### DATA FOR PROCESSING

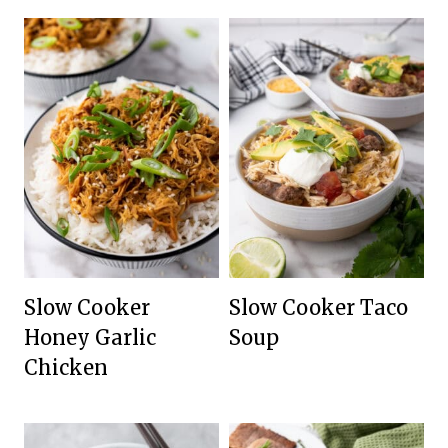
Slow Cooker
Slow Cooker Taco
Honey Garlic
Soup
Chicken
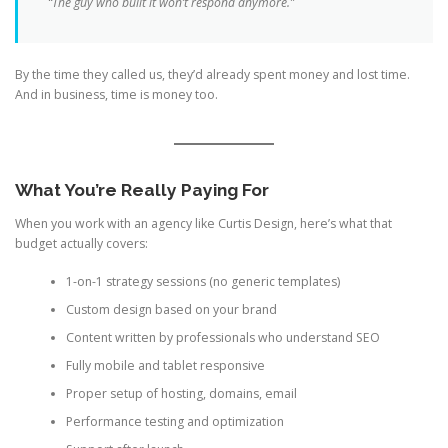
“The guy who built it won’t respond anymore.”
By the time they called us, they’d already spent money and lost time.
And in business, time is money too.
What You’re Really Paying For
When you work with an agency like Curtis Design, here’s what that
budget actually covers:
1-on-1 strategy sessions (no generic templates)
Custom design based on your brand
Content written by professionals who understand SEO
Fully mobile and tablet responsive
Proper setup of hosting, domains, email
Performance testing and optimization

######
### DATA FOR PROCESSING

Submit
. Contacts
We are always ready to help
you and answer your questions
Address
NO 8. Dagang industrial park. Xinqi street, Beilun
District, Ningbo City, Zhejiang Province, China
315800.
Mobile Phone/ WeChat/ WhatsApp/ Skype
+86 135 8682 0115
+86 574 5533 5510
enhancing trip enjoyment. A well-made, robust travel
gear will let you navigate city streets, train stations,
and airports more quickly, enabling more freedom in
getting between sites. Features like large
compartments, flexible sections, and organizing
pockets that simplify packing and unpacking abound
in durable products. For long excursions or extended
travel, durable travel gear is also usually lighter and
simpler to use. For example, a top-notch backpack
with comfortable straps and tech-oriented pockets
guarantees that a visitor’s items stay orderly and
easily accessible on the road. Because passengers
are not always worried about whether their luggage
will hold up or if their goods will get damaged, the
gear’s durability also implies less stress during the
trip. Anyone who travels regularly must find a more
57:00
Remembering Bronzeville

######

Copy only this part of the entries above: the line with "Fully mobile and tablet responsive", the line with "Performance testing and optimization", and the lines between, all exactly as written.

▸ RESPONSE TO THIS EXERCISE:
Fully mobile and tablet responsive
Proper setup of hosting, domains, email
Performance testing and optimization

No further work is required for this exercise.